5 thoughts on “Is South Africa’s labour law killing entrepreneurship?

  1. I disagree with this form of generalization. Not all business is labour intensive. Entrepreneurship is not limited by labour but cost, labour is not the only cost.

    South Africa has it’s out unique background. The economy is still in the hands of the minority. Look at the profits made by the private sector in relation to the amount paid to employees, huge difference.

    Export companies make or lose revenue from the fluctuating exchange rates. This is not directly linked to labour input e.g. Sasol.

    The labour laws are on point until the economy is equitably distributed to all citizens.

    Chinese and Indian labour must be discouraged at all costs.

    • Thanks Lonwabo, you raise some good points. I agree that not all business is labour-intensive. However, all business requires labour. So even though labour isn’t the only cost, it is a significant cost of all businesses. A great example that one of our members Marga Hagens posted on MBAconnect.net was for a small business. In Marga’s words, “The new minimum wages in the agricultural sector will result in our small farm having to retrench one of the two workers we currently employ.” So realistically, SA’s current labour laws will mean fewer people are employed but paid more, and the vast majority will be unemployed. So equitable distribution of the economy won’t happen unless our labour laws improve dramatically.

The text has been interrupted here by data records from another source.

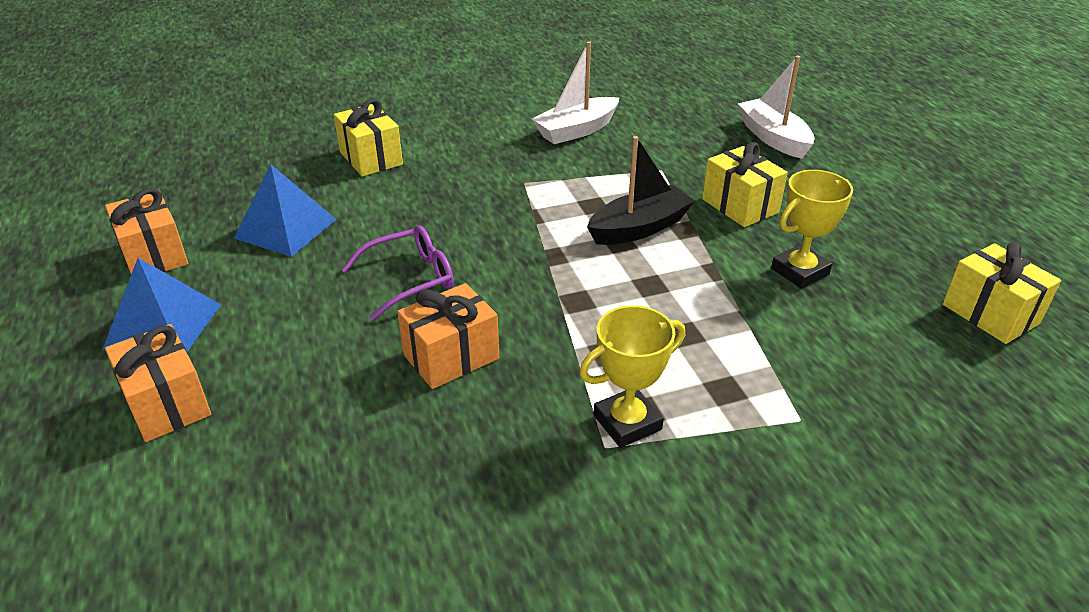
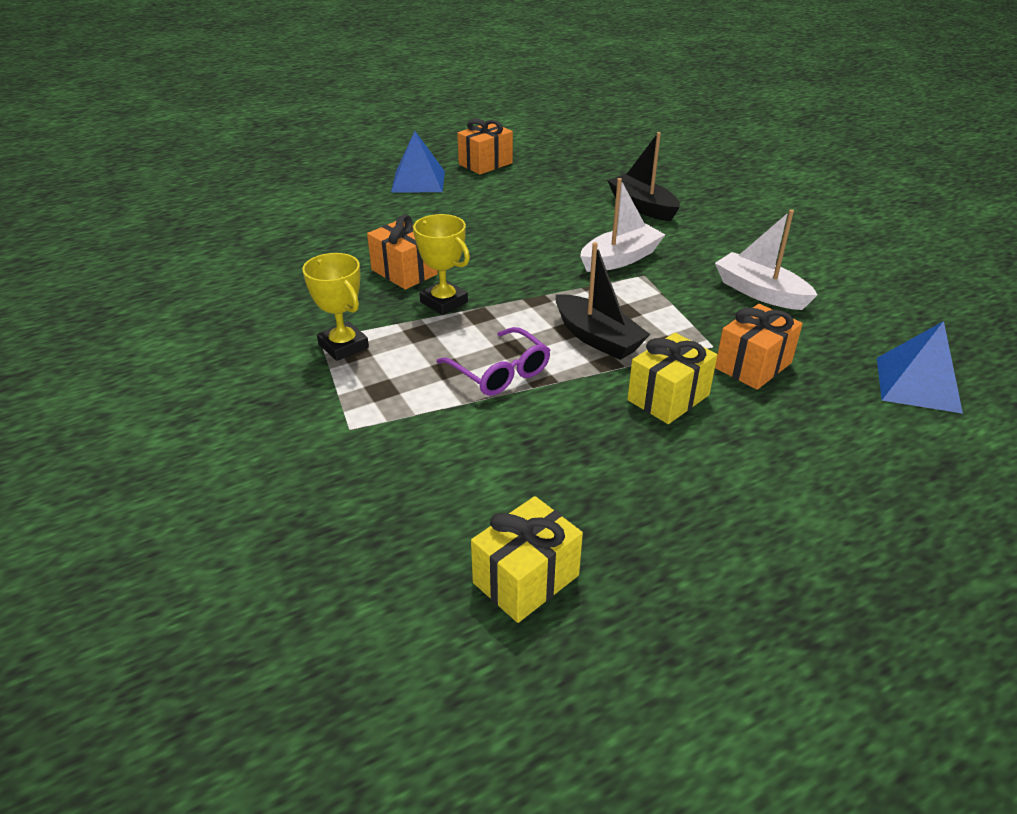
camera: 80 degrees right, 0 degrees up
orange gift [105,324,211,442] -> orange gift moved to [715,304,803,390]
blue pyramid [234,165,337,257] -> blue pyramid moved to [877,321,963,414]
yellow gift [334,99,403,177] -> black boat [607,132,680,221]
purple glasses [341,225,454,320] -> purple glasses moved to [436,327,550,396]
white boat [738,56,815,159] -> white boat moved to [580,178,665,272]
yellow trophy [771,170,853,289] -> yellow trophy moved to [413,214,470,315]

      • We are living in a knowledge economy where knowledge is a key resource. If your key resource is skill, whichever level, then as an entrepreneur you have to model your business around the cost of your resource and the operating environment of your business, competition, legislation, etc.
        South Africa has it’s own dynamics, majority of citizens rely on their low level skills(farm laborers, gardeners,etc) to make ends meet. They don’t have a resource (e.g. land) to take to the market other than themselves. Must they be exploited? No.

        Farmers make about 15% profit on their produce and retailers up to 64%. Who should we blame here?

        If your true cost is labour, align it with your profits. if you are not making profit, you should not be in business.

        Lets not shift this problem to labour. If a few individuals share profit in an organization and others don’t, is if fair to blame labour laws. Business is structurally wrong to favor the entrepreneur. True entrepreneurs create jobs and pay their employees well rather as opposed to those who are there to enrich themselves.

        I cannot comment on your inability to select the right skills from the market. That is not a government problem. If you can’t select the right potato to sell as an entrepreneur, it’s your problem. No one will interview people for your business. Those are technicalities of running your business. Other businesses get the right skill they want. The argument has no weight on the labour laws.
        My argument is, once you are satisfied with your resource selection, take care of your resource. Use your profit to expand your business and employ more people while at it or share your profit with your employees if you don’t need more people.